Friday, October 1, 2010

SO YOU WANT TO REFORM EDUCATION...!

There are facts. And then there are fables. Every year about this time, America toys with the fable of a reformed public school system in which kids are wonderfully trained by wonderful teachers in wonderful settings.

The fable is worth chasing, but the facts are worth admitting. Once large city systems grew and bureaucratized, too many variables crowded into the storyline. Clashing, often competing variables that were supposed to fit together, but didn't. Aging buildings...bloated administrations....inadequate budgets ...out-dated curricula...over-tenured teachers...under-concerned parents...over-aggressive ethnicities... ever-present gangs.

Into this academic chaos ride the occasional reformers with dreams. Some dreams come in the form of system-wide restructuring programs. Others arrive in the form of visionary gunslingers who personally embody the dream. The first tend to replace one orthodoxy with another; the second usually work only with and where the gunslinger is able to draw. However, it's not long before both the reforms and reformers fail to fulfill the fable.

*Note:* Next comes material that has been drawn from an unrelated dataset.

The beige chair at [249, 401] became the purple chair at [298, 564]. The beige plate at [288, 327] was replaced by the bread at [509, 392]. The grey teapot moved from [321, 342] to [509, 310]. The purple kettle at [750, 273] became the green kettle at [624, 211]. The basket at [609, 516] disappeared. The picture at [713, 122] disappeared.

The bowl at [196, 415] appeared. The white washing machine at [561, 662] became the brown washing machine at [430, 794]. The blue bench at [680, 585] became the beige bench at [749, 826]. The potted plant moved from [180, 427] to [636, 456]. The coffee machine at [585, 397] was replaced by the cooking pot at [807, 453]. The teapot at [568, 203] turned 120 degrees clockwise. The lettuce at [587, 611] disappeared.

Mark Twain used to say, "Everyone talks about the weather, but no one does anything about it." In a cruel sort of way, education in our large city systems is like the weather. A force unto itself. Something you can see, but always just beyond your reach. And surely beyond your control.

So here's the deal.

With a little reflection, each of us can confirm this fact -- the best education is a gifted teacher passionately engaged with kids whose curiosity he or she has just ignited. Buildings, budgets, books -- not really that important in the final measure. This engagement can take place in a multi-million-dollar campus or in a warehouse. It can happen in a small class or a large one. It all comes down to that head-to-heart dynamic in which the teacher begins stirring something dormant inside. Something the kid never even knew lived there.

Not enough such mentors? Not enough such moments? You're right. Which in the long run all comes down to this un-deniable, un-fabled fact. Systems change, but only slowly. Students, on the other hand, can start to change on a dime. When even they least expect it. Just when society desperately needs such adults-in-the-making.

How...? Lets face it, how did it happen to us...? Very often only if and when the capricious lottery of life hit our way. That certain teacher was teaching that certain class when you just happened to be in that certain room. You know, something like how you met that certain someone in your life!

Not very scientific. Not very replicable. And certainly not anything you can put a proper reform's name to. Frankly, it's life's que-sera-sera by which one generation sorta passes the torch to the next. It doesn't mean we throw up our arms in total surrender to the gods of chance; reformers and reforms will always be indispensable. But until indispensable becomes inevitable, it's good to know this lottery of life is still in play.